Hace un par de días, una situación – que ya te voy a contar – me hizo reflexionar sobre cómo desde niños nos empujan a pensar en lo que está por venir más que en disfrutar la vida y crecer sin prisas.
Estaba un señor con su hija en la fila de la caja del supermercado. La pequeña que debe inclinar bastante su cabeza para alcanzar los ojos de su padre, mientras tira del borde de su camisa, le pregunta: “Papá, ¿Cuándo lleguemos a casa, puedo jugar?”, y su delicado padre, que a juzgar por el tono en su respuesta seguro no eligió serlo, le dice: “¿Tú solo piensas en jugar, ah?” La niña, baja la mirada y se queda en silencio.
Perdón, pero… Señor, no sea usted tan cruel, ¿En qué más puede pensar una niña de… cuántos años?… ¿cuatro, cinco?, ¿Será que mejor se dedica a pensar en cómo ir a trabajar para pagar sus cuentas?
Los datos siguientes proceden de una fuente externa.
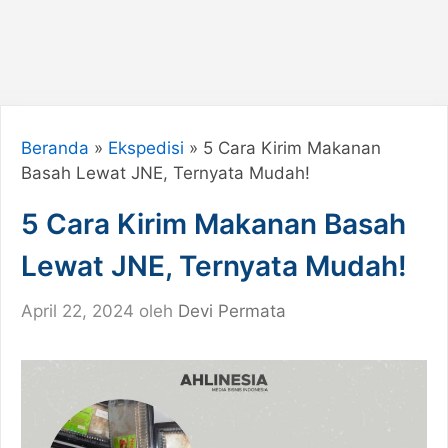
Beranda
»
Ekspedisi
»
5 Cara Kirim Makanan
Basah Lewat JNE, Ternyata Mudah!
5 Cara Kirim Makanan Basah
Lewat JNE, Ternyata Mudah!
April 22, 2024
oleh
Devi Permata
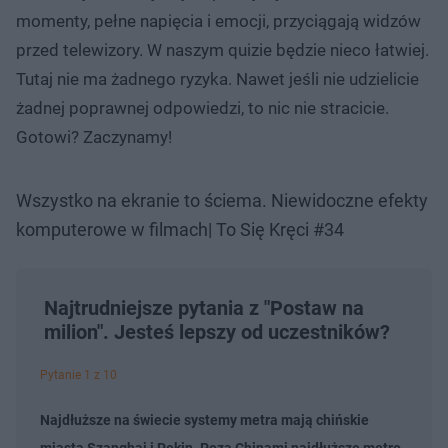
momenty, pełne napięcia i emocji, przyciągają widzów
przed telewizory. W naszym quizie będzie nieco łatwiej.
Tutaj nie ma żadnego ryzyka. Nawet jeśli nie udzielicie
żadnej poprawnej odpowiedzi, to nic nie stracicie.
Gotowi? Zaczynamy!
Wszystko na ekranie to ściema. Niewidoczne efekty
komputerowe w filmach| To Się Kręci #34
Najtrudniejsze pytania z "Postaw na
milion". Jesteś lepszy od uczestników?
Pytanie 1 z 10
Najdłuższe na świecie systemy metra mają chińskie
miasta Szanghaj i Pekin. Poza Chinami najdłuższe metro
Dejar a los niños ser niños no es algo que practiquemos con conciencia, creo.
Me causa gracia – y me apiado de la necedad de la gente – al recordar cuando a los 10 años me preguntaban, y ¿Ya tienes noviecito? – y yo que creo que he sido un poco más madura que el promedio de mi edad pensaba, ¿cómo para qué quiero novio?… Bueno, ese tipo de preguntas infunden en las mentes jóvenes cosas de adultos, que nos hacen saltar momentos de la vida para vivir anticipadamente lo que aún no estamos listos para afrontar.
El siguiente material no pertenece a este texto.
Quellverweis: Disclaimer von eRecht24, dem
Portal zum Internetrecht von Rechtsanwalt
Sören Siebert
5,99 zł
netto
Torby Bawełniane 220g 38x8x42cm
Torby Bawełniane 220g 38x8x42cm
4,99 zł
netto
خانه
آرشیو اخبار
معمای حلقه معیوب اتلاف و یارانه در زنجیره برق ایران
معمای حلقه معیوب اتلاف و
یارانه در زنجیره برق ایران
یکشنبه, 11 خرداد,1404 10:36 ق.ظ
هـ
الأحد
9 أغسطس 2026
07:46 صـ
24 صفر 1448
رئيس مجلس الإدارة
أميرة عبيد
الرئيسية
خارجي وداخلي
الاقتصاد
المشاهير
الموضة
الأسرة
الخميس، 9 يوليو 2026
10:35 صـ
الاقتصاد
Cuando van pasando los años crecemos con la añoranza de ser grandes e independientes, con hambre del futuro. Cuando estamos en la primaria soñamos con pasar a secundaria, ya en secundaria nos imaginamos cómo será la universidad, en la universidad nos creemos libres y cuando estamos hartos de estudiar queremos salir a la vida a trabajar a ser dueños y señores del mundo… pero cuando salimos de casa y tenemos que dedicar 8, o más horas del día, a una porción de nuestro proyecto de vida que llamamos carrera profesional, soñamos de nuevo con que nuestra única preocupación sea colorear sin salirse de la línea o caminar en el mall sin pisar las rayas. Cuando llegan los balances de la tarjeta de crédito y ya no podemos gritar ¡papá! o cuando quieres tomar vacaciones, pero ahora tienes cosas en tu lista que llamas prioridades – y más si prefieres el resort a las carpas de camping, sabes más eco$amigables – te arrepientes de haber vivido tan a prisa y quisieras, de ser posible, devolver el tiempo.
Mi hermano, el menor, aun no entiende el beneficio de seguir viviendo en casa – y no digo que se quede toda la vida debajo de las alas de mamá y papá gallina – pero si me gusta de vez en cuando recordarle el valor de vivir cada etapa a su debido tiempo, de disfrutar las ventajas de no tener “preocupaciones” más allá de la prueba de fin de semestre. Creo que podemos aprender a proyectarnos a futuro sin afanes, a trabajar por ello con responsabilidad y constancia, pero sin presiones ni deadlines. Se nos va la vida pensando en cuál será el próximo paso. No nos detenemos a disfrutar el hoy, a valorar quienes somos y lo que tenemos. Nos volvemos inconformes y quejumbros. Nunca nada nos parece suficiente.
Quiero poder desaprender a vivir a las carreras. A dejar de planear y ejecutar la vida como un checklist de supermercado. Si alguien tiene el secreto, que por favor me lo comparta. A veces creo que se trata de fluir, tener una meta y al mismo tiempo la capacidad de adaptarse constantemente, sin que nada de lo que haya en nuestra mente arraigado como planes y expectativas quede escrito en piedra. Ser felices y disfrutar cada momento trae grandes recompensas que quedan grabadas por siempre en nuestro corazón.
¿Papá, cuando lleguemos a casa, puedo jugar?